Speech Transcription with Whisper v3

Deploying OpenAI's Whisper Large v3 allows for state-of-the-art transcription and translation.

1. Setup

from chutes.image import Image
from chutes.chute import Chute, NodeSelector
from pydantic import BaseModel, Field
import tempfile
import base64

# Simple image with transformers and acceleration
image = (
    Image(username="myuser", name="whisper-v3", tag="1.0")
    .from_base("parachutes/base-python:3.12.7")
    .run_command("pip install transformers torch accelerate")
)

chute = Chute(
    username="myuser",
    name="whisper-v3",
    image=image,
    node_selector=NodeSelector(gpu_count=1, min_vram_gb_per_gpu=24)
)

class TranscriptionArgs(BaseModel):
    audio_b64: str = Field(..., description="Base64 encoded audio file")
    language: str = Field(None, description="Target language code (e.g., 'en', 'fr')")

2. Initialize Pipeline

@chute.on_startup()
async def load_model(self):
    from transformers import AutoModelForSpeechSeq2Seq, AutoProcessor, pipeline
    import torch

    model_id = "openai/whisper-large-v3"
    
    model = AutoModelForSpeechSeq2Seq.from_pretrained(
        model_id, 
        torch_dtype=torch.float16, 
        use_safetensors=True
    ).to("cuda")
    
    processor = AutoProcessor.from_pretrained(model_id)
    
    self.pipe = pipeline(
        "automatic-speech-recognition",
        model=model,
        tokenizer=processor.tokenizer,
        feature_extractor=processor.feature_extractor,
        torch_dtype=torch.float16,
        device="cuda",
    )

3. Transcription Endpoint

@chute.cord(public_api_path="/transcribe", method="POST")
async def transcribe(self, args: TranscriptionArgs):
    # Decode base64 audio to temporary file
    with tempfile.NamedTemporaryFile(mode="wb", suffix=".wav") as tmpfile:
        tmpfile.write(base64.b64decode(args.audio_b64))
        tmpfile.flush()
        
        generate_kwargs = {}
        if args.language:
            generate_kwargs["language"] = args.language
            
        result = self.pipe(
            tmpfile.name, 
            return_timestamps=True, 
            generate_kwargs=generate_kwargs
        )
        
        # Format chunks for cleaner output
        formatted_chunks = [
            {
                "start": chunk["timestamp"][0],
                "end": chunk["timestamp"][1],
                "text": chunk["text"]
            }
            for chunk in result["chunks"]
        ]
        
        return {"text": result["text"], "chunks": formatted_chunks}

Usage Tips

Latency: For real-time applications (like voice bots), prefer smaller models or streaming architectures.
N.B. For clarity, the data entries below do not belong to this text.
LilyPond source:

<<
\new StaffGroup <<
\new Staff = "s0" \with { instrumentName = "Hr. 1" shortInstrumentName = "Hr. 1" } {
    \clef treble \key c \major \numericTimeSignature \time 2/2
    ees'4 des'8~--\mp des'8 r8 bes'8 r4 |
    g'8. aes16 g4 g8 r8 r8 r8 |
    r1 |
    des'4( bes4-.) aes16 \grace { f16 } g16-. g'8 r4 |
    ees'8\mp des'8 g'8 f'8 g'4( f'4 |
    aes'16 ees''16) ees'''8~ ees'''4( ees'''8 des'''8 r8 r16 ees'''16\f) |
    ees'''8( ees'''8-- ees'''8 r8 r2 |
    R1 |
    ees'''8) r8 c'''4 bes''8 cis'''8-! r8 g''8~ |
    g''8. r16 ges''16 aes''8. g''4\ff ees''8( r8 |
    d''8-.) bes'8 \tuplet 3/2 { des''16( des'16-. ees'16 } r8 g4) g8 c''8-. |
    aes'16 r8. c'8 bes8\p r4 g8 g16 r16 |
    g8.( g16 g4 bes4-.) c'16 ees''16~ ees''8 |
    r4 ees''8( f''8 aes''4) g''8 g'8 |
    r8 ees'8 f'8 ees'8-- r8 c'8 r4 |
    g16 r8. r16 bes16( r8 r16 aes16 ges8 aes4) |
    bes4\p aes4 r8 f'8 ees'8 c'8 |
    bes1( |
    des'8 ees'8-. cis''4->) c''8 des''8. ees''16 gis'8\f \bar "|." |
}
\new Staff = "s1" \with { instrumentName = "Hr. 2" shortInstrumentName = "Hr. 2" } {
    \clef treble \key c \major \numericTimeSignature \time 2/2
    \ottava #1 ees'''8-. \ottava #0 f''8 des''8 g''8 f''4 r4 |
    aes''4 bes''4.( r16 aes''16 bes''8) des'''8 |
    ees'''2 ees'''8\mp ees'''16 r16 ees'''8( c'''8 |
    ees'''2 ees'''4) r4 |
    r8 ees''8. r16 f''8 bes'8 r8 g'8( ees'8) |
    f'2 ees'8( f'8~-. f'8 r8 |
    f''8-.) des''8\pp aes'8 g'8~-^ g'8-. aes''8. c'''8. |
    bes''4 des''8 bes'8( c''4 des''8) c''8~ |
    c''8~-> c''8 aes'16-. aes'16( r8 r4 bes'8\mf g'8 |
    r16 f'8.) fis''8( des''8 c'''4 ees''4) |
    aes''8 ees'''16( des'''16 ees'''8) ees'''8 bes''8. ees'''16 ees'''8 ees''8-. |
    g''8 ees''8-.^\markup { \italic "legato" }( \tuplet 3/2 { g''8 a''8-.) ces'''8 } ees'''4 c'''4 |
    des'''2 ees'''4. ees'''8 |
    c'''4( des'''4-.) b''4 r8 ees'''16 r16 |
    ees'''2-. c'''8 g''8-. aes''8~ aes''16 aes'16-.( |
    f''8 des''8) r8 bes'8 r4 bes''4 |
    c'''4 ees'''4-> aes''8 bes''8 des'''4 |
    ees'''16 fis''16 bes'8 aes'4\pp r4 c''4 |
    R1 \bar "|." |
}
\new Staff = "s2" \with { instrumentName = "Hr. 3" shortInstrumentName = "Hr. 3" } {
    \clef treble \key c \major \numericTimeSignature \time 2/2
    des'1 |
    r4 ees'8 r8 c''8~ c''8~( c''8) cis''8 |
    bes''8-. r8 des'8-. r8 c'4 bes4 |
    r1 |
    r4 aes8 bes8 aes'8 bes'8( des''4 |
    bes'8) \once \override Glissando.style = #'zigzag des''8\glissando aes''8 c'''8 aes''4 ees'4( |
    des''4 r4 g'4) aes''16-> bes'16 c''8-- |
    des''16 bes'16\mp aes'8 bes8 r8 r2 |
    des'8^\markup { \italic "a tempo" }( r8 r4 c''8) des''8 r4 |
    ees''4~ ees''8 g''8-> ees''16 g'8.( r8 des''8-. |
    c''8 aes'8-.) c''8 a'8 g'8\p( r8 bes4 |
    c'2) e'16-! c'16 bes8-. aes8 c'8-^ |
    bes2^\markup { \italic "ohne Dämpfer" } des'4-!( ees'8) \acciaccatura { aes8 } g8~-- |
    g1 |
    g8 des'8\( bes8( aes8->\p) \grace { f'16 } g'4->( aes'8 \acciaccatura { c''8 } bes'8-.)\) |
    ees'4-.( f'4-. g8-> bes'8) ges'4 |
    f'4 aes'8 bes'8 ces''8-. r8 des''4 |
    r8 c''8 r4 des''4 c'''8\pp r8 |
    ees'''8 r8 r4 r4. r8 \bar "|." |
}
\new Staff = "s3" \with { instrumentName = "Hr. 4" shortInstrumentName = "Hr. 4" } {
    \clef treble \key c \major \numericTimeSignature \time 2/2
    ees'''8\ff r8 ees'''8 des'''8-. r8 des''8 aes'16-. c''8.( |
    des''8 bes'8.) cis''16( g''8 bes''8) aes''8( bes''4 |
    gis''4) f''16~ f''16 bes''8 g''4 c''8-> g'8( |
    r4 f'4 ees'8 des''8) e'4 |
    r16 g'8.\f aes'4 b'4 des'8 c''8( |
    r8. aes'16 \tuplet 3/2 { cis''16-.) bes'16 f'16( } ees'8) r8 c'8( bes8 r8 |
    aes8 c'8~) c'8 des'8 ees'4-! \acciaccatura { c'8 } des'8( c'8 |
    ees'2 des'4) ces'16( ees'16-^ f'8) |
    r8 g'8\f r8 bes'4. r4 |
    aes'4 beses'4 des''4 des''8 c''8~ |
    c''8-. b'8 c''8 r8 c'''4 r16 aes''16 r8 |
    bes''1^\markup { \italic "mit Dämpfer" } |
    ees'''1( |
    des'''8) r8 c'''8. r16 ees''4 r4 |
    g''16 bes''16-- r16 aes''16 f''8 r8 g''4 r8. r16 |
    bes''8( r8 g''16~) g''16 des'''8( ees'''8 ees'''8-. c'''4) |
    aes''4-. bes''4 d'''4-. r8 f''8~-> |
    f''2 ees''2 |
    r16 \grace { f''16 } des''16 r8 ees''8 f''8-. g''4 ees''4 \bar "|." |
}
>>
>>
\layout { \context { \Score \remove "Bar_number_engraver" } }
Kokoro is extremely fast and suitable for near real-time use.
Audio Format: When sending audio to the API, standard formats like WAV or MP3 are supported. For base64 uploads, ensure you strip any data URI headers (e.g., ) before sending.
VRAM: typically requires ~10GB VRAM for inference. Kokoro is very lightweight (<4GB). A single 24GB GPU (e.g., A10G, 3090, 4090) can easily host both if combined into one chute!